Follow by Email

Friday, 12 August 2011


I watched the special, riot-themed Question Time Thursday night, bracing myself for a combination of patronising burble from the Dumblebore and imaginative suggestions for punishing rioters that I was sure would come from the studio audience. True, there were quite a few ‘hang-‘em-an-flog ‘em’ types – at least one of whom had the whiff of EDL about him – and Dumblebore did his usual thing: warmly entertain and encourage right-wing perorations but drop any lefty stuff like it was a cold turd ( I speak as someone who had to battle this tactic in the Swansea QT audience about 18 months ago).

Then there was the generally right-wing cast of his panel, with no trade unionists and no people to the left, politically, of John Prescott(!) (ex-Deputy Assistant Commissioner with the Met Brian Paddick, however, outflanking him on several issues in the ‘progressive’ stakes.)

But the odd thing was, it didn’t really get all that bad. They didn’t manage to work themselves up into a righteous, vengeful frenzy. There were several voices arguing for a more nuanced take on things. When Paddick argued that councils couldn’t summarily evict people found guilty of rioting, I think a majority of the audience clapped.

Something very strange is happening. Although we are in the aftermath of the most violent rioting we have seen for decades, the old “this is sheer criminality” line from ministers, MPs and the right isn’t really getting an awful lot of traction. It’s as if quite a sizeable percentage of people understand that just condemning the riots, banging up the perps and throwing away the key doesn’t really wash. It’s as if the disgust so many people have for the expensive imperial wars, the bankers, the MPs’ expenses and phone hacking scandals are all feeding a sense that something is going seriously wrong and must be confronted.

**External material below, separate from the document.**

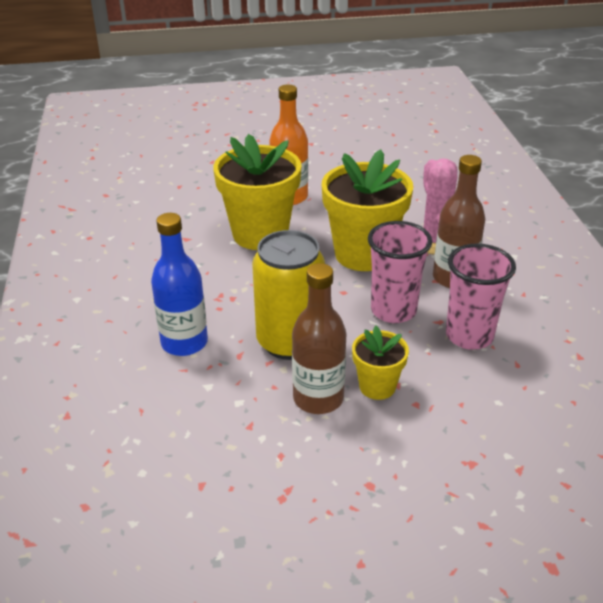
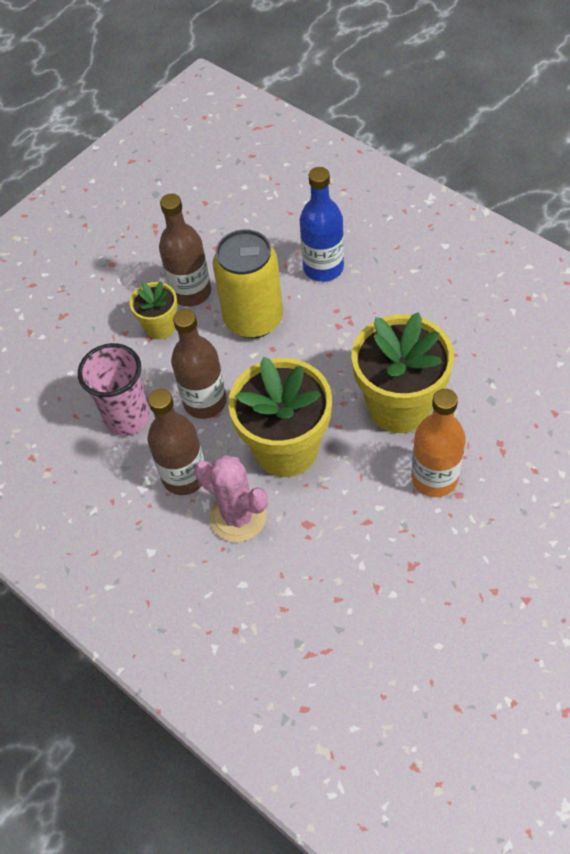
camera: 145 degrees right, 20 degrees up
(393, 310) = (205, 402): pink cup -> brown bottle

Look, for example, at the amazing piece by Peter Oborne in the Daily Telegraph, of all places. The headline reads “The moral decay of our society is as bad as the top as the bottom.” He goes on to say, “The criminality in our streets cannot be dissociated from the moral disintegration in the highest ranks of modern British society...It is not just the feral youth of Tottenham who have forgotten they have duties as well as rights. So have the feral rich of Chelsea and Kensington... The Prime Minister showed no sign that he understood that something stank about yesterday’s Commons debate. He spoke of morality, but only as something which applies to the very poor: ‘We will restore a stronger sense of morality and responsibility – in every town, in every street and in every estate.’ He appeared not to grasp that this should apply to the rich and powerful as well”.

One difference between Cameron now and Thatcher back in 1981 - another period of recession, austerity measures, cuts and riots - is this: Thatcher had just given the police and army a substantial pay rise. When Brixton and Toxteth kicked off the police were fully on side. Today, far from giving them a pay rise, Cameron is giving them their P45s.

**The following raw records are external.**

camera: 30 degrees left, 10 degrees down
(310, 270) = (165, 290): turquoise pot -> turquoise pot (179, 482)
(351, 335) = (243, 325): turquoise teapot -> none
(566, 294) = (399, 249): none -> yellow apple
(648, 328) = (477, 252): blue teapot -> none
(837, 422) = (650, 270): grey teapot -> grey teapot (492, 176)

So Cameron and Theresa May criticise police tactics – “too slow, too timid...” Meanwhile Tim Godwin, acting commissioner of the Met, contests Cameron and Theresa May’s version of events, and Sir Hugh Orde, president of the Association of Chief Police Officers, rejects her claim that it was her ordering of a more robust approach that quelled rioting in English cities.

The fact that MPs had come home from holiday was, says Orde, an irrelevance. May had "no power whatsoever" to cancel all police leave. “The more robust policing tactics you saw were not a function of political interference; they were a function of the numbers being available...”

This comes at a time when the phone hacking scandal has already exposed the Metropolitan police as institutionally corrupt, more interested in trousering backhanders and spending weeks in a health spa than in catching criminals. The scandal forced the resignations of both Paul Stephenson and John Yates, which is why the Met is now only led by an acting Commissioner.

I don’t want to overstate the divisions in government and establishment ranks. Over the next few weeks we will be treated to a procession of wretched individuals being dragged before the courts and there will be plenty of opportunities for right-wing hysteria about the breakdown of family life etc etc. The attempts to demonise sections of the working class will continue apace. And we have already seen attempts by the thugs of the EDL to take advantage of the situation and, helped by the media, to whip up racist and anti-immigrant sentiment. The task of the left in this situation is to patiently explain the ways in which the riots and the austerity measures are interconnected. We must ensure that all the attempts to get us to fight each other fail. We must show that the real enemy is in Whitehall and Downing St, preparing cuts which, if they go ahead, will decimate our communities. We must help build the public sector strikes in the autumn. And we must make sure that both the demonstration against the EDL in Tower Hamlets on September 3 and against the Tories at their Manchester conference on October 2 are massive. Let our slogan be: Peace on our streets – War on the Tories.